Getting the idea engine started

JUN Tanaka and Mark Jankel’s entrepreneurial spirit offers hope to anyone who has ever fantasised about setting up their own restaurant. For just £4,000 initial set up costs the pair have rented an Airstream truck and are driving around London this week selling their gourmet meals-on-wheels. They are serving a seasonal British menu with dishes such as home smoked salmon and braised featherblade of beef wheeled right into tourist areas. In just two days they have made back their initial investment, proving that they have tapped into one very effective business model.
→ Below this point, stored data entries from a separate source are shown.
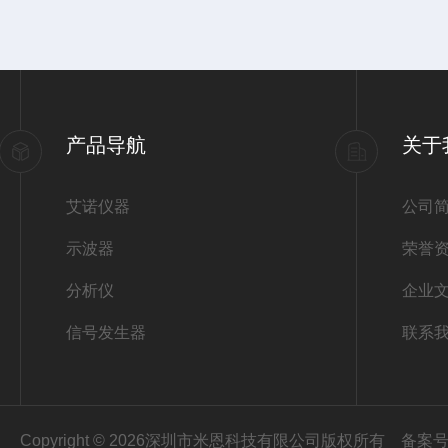
产品导航
关于
艾诺仪器
公司
示波器
荣誉
分析仪
企业
信号发生器
联系
Copyright © 2026深圳市米恩科技有限公司版权所有
备案号：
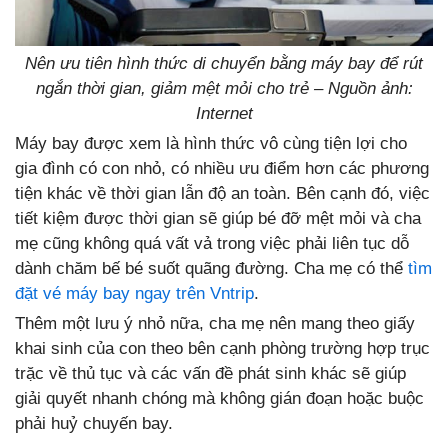
Nên ưu tiên hình thức di chuyển bằng máy bay để rút
ngắn thời gian, giảm mệt mỏi cho trẻ – Nguồn ảnh:
Internet
Máy bay được xem là hình thức vô cùng tiện lợi cho
gia đình có con nhỏ, có nhiều ưu điểm hơn các phương
tiện khác về thời gian lẫn độ an toàn. Bên cạnh đó, việc
tiết kiệm được thời gian sẽ giúp bé đỡ mệt mỏi và cha
mẹ cũng không quá vất vả trong việc phải liên tục dỗ
dành chăm bế bé suốt quãng đường. Cha mẹ có thể
tìm
đặt vé máy bay ngay trên Vntrip
.
Thêm một lưu ý nhỏ nữa, cha mẹ nên mang theo giấy
khai sinh của con theo bên cạnh phòng trường hợp trục
trặc về thủ tục và các vấn đề phát sinh khác sẽ giúp
giải quyết nhanh chóng mà không gián đoạn hoặc buộc
phải huỷ chuyến bay.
The pair hope to drum up the same excitement that gourmet food trucks have created in the US. The trucks have stormed the States thanks to discerning office workers hungry for better lunch options and the power of social media. Customers hunt for a truck’s location using information from Twitter and Facebook, bringing a twentieth century feel to following the old-fashioned ice cream truck music. A single lunch truck in Seattle grossed $400,000 in its first year. Kogi BBQ in Los Angeles has 75,869 Twitter followers.
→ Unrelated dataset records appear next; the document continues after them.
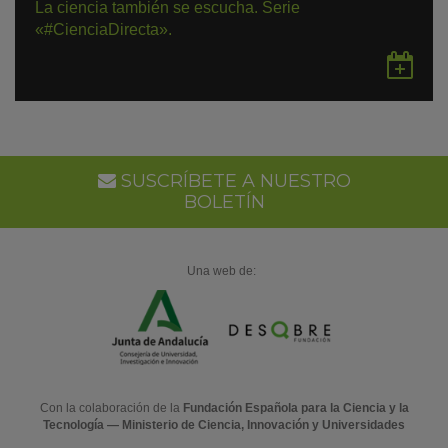
La ciencia también se escucha. Serie
«#CienciaDirecta».
Gu
en
Go
Ca
SUSCRÍBETE A NUESTRO
BOLETÍN
Una web de:
Con la colaboración de la
Fundación Española para la Ciencia y la
Tecnología — Ministerio de Ciencia, Innovación y Universidades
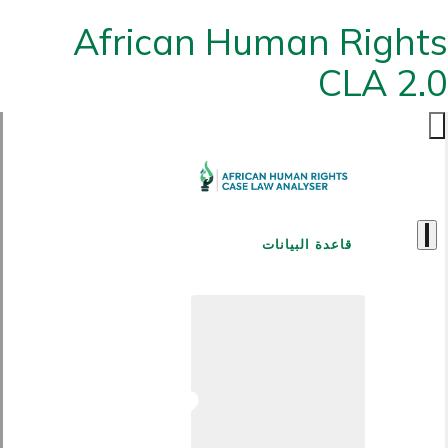
African Human Rights
CLA 2.0
قاعدة البيانات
Both Tanaka and Jankel work in the restaurant sector, but this is their first venture out on their own. Jankel is trying to set up a full-scale restaurant at the moment. He says he has been delighted by how much easier setting up the mobile business is than the stationary one. For a food truck all you need is a driving licence, health and safety and hygiene certificates. For a stationary business, he says you need half a million pounds and a lot of patience to comply with all the regulations.
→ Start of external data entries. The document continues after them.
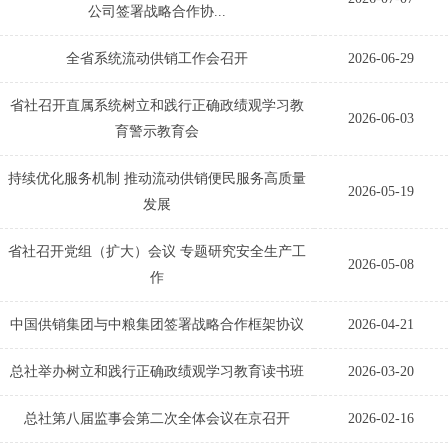
公司签署战略合作协...
全省系统流动供销工作会召开
2026-06-29
省社召开直属系统树立和践行正确政绩观学习教
2026-06-03
育警示教育会
持续优化服务机制 推动流动供销便民服务高质量
2026-05-19
发展
省社召开党组（扩大）会议 专题研究安全生产工
2026-05-08
作
中国供销集团与中粮集团签署战略合作框架协议
2026-04-21
总社举办树立和践行正确政绩观学习教育读书班
2026-03-20
总社第八届监事会第二次全体会议在京召开
2026-02-16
The craze in the States has seen some quitting corporate jobs to get trucking. Native Belgian Thomas DeGeest spent a decade working as an IBM management consultant in New York, but sacked it in to sell the waffles of his home country from a big yellow van. DeGeest gets attention from his Twitter followers by asking them trivia questions for freebies.

Food trucks and new media seem to be a recipe for success at the moment. Low overheads and the ability to sidestep red tape present an opportunity to move from a craze to a serious business model.